As industrial-relations stories go, the nurses' action is a talk-radio natural, packed with human interest - with the media forced to rein in its typical anti-strike bias because of the overwhelming sympathy for them. The ex-nurses who spoke on Thursday's Morning Ireland (RTE Radio 1, Monday to Friday) may have chafed at the "vocation" and "angel of mercy" images, but those longstanding cliches have done their old colleagues no harm.
Certainly these aren't the picket lines of my political youth: one morning this week I watched a row of nurses crossing themselves in unison as a hearse drove nearby.
The Gerry Ryan Show (2FM, Monday to Friday) saw callers lining up in solidarity. One woman on her way to receive her chemotherapy from nurses volunteering their "emergency" time was particularly strong in her praise for the angels.
"So you're saying," Ryan put to her, "that if you die because of this your family will still support the nurses?"
"That's right, Gerry."
"Well you can't put it much stronger than that."

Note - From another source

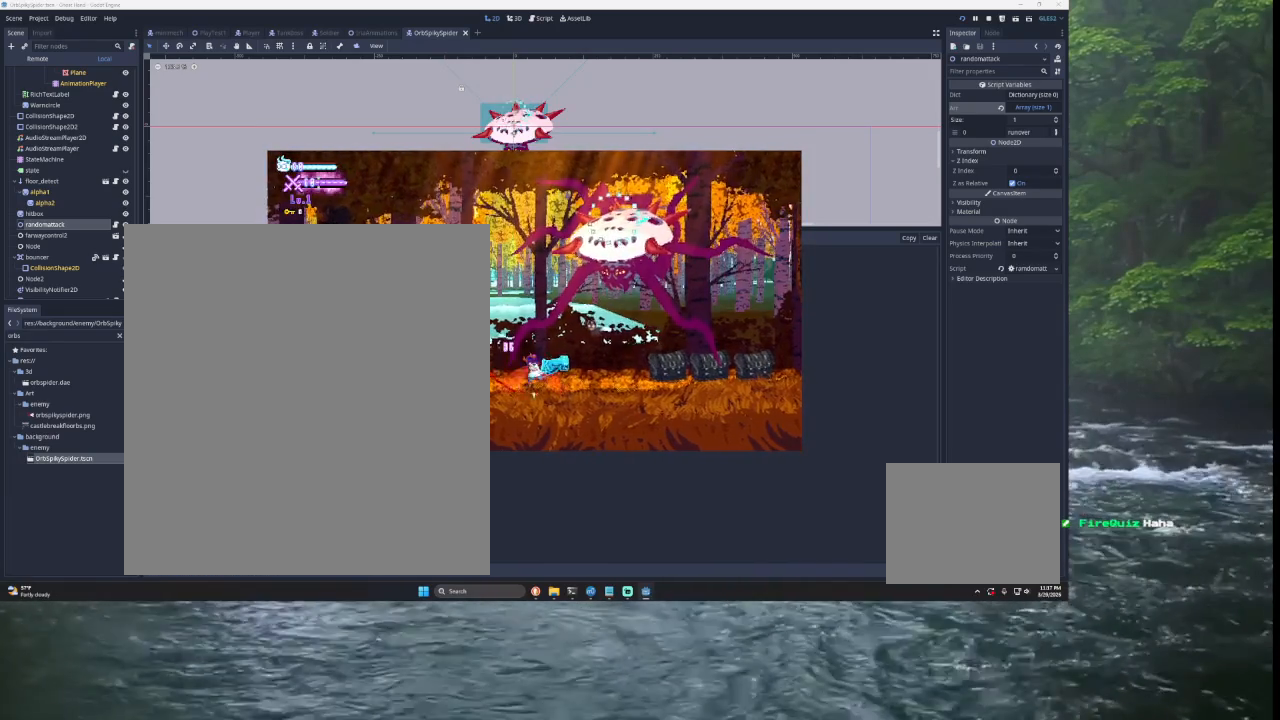
{"buttons": ["SQUARE"], "left_stick": "center", "right_stick": "center", "events": [[67, "SQUARE", "up"], [200, "SQUARE", "down"], [267, "SQUARE", "up"], [400, "SQUARE", "down"]]}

Other angles inevitably emerged from the phone-ins, notably the traumatising shortfalls in geriatric and psychiatric care that were arising from the strike. One care assistant told an unusually flat-sounding Joe Duffy on Liveline (RTE Radio 1, Monday to Friday) that a strike committee had prevented her from getting elderly patients out of bed. RTE's own Gerry McArdle, who happened to be in the Mater himself, told Today with Pat Ken- ny (RTE Radio 1, Monday to Friday) about the indignity of unchanged sheets.

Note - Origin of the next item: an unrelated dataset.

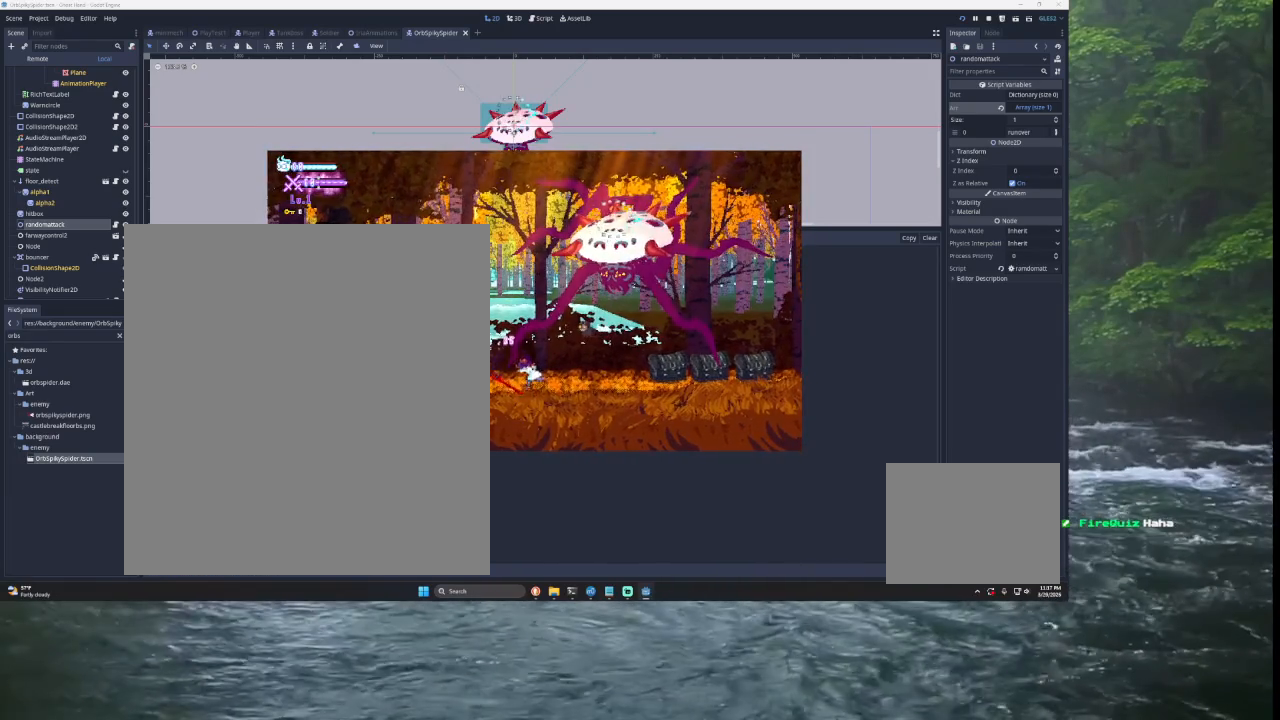
{"buttons": [], "left_stick": "center", "right_stick": "center", "events": [[33, "SQUARE", "up"], [133, "SQUARE", "down"], [267, "SQUARE", "up"]]}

However, at the time of writing, the hospital horror stories still fall some way short of the anti-nurse propaganda threshold. Wednesday's Morning Ireland went to the likeliest scene of such tales, Our Lady's Hospital for Sick Children in Crumlin, Dublin, where consultant Dr Roisin Healy told of doctors' stress at having to insert intravenous drips. The doctors are "now having to stab the children", she said - a phrase that was emotive enough to merit replaying and horrified commentary from Pat Kenny later that morning; one e-mailer reckoned this story alone had changed her support for the nurses to opposition.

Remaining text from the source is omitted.